OptimisedBubbleSort(A, n) {
    repeat (until no swaps):
        for (int j = 1; j < n - 1; j++):
            if A[j] > A[j+1] then swap(A, j, j + 1)

}

Insertion Sort

Algorithm: Maintain a sorted prefix (beginning with the first element). For every iteration, insert the next element into the correct position in the sorted prefix.

Invariant: At the end of the $i^{th}$ iteration, the first $i$ elements in the array are relatively sorted.

Since swaps are performed between adjacent elements, it is easy to ensure stability by only swapping in case of strict inequality.
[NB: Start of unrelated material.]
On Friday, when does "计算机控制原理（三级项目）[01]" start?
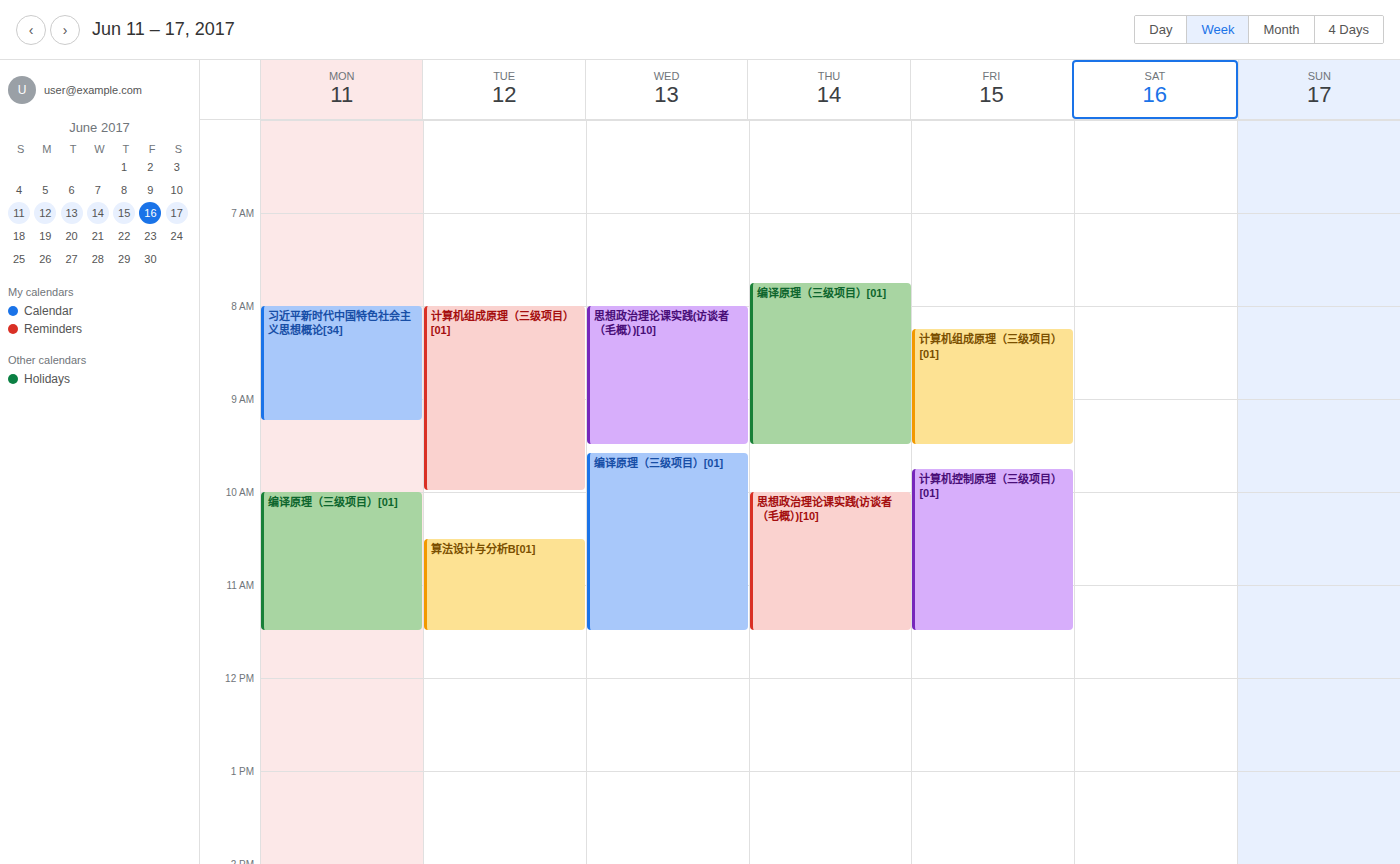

Best case scenario: already sorted array or very few elements out of place. eg. $A = [2,3,4,5,6,1]$ performs significantly lower number of swaps than $A = [6,5,4,3,2,1]$ . You only need to perform 5 swaps to bring 1 to its correct positions. All other elements are relatively sorted.

InsertionSort(A, n):
    for (int i = 1; i < n; i++):
        key = A[i];
        j = i - 1;
        while (j >= 0 and A[j] > key): // Repeats at most i times (the max distance that a key needs to move is i)
            A[j+1] = A[j] //Shift the elements by 1
            j--
        A[j+1] = key // Put the key in the correct position

Sometimes, its better to use insertion sort than MergeSort. For example, when you know that the list is mostly sorted, insertion sort performs very well. Moreover, even for unsorted arrays of any kind, if the length is less than 1024, insertion sort runs faster in practice than MergeSort.

Selection Sort

Algorithm: Find the minimum element. Swap it to the first element in the unsorted array. Continue on the remaining elements.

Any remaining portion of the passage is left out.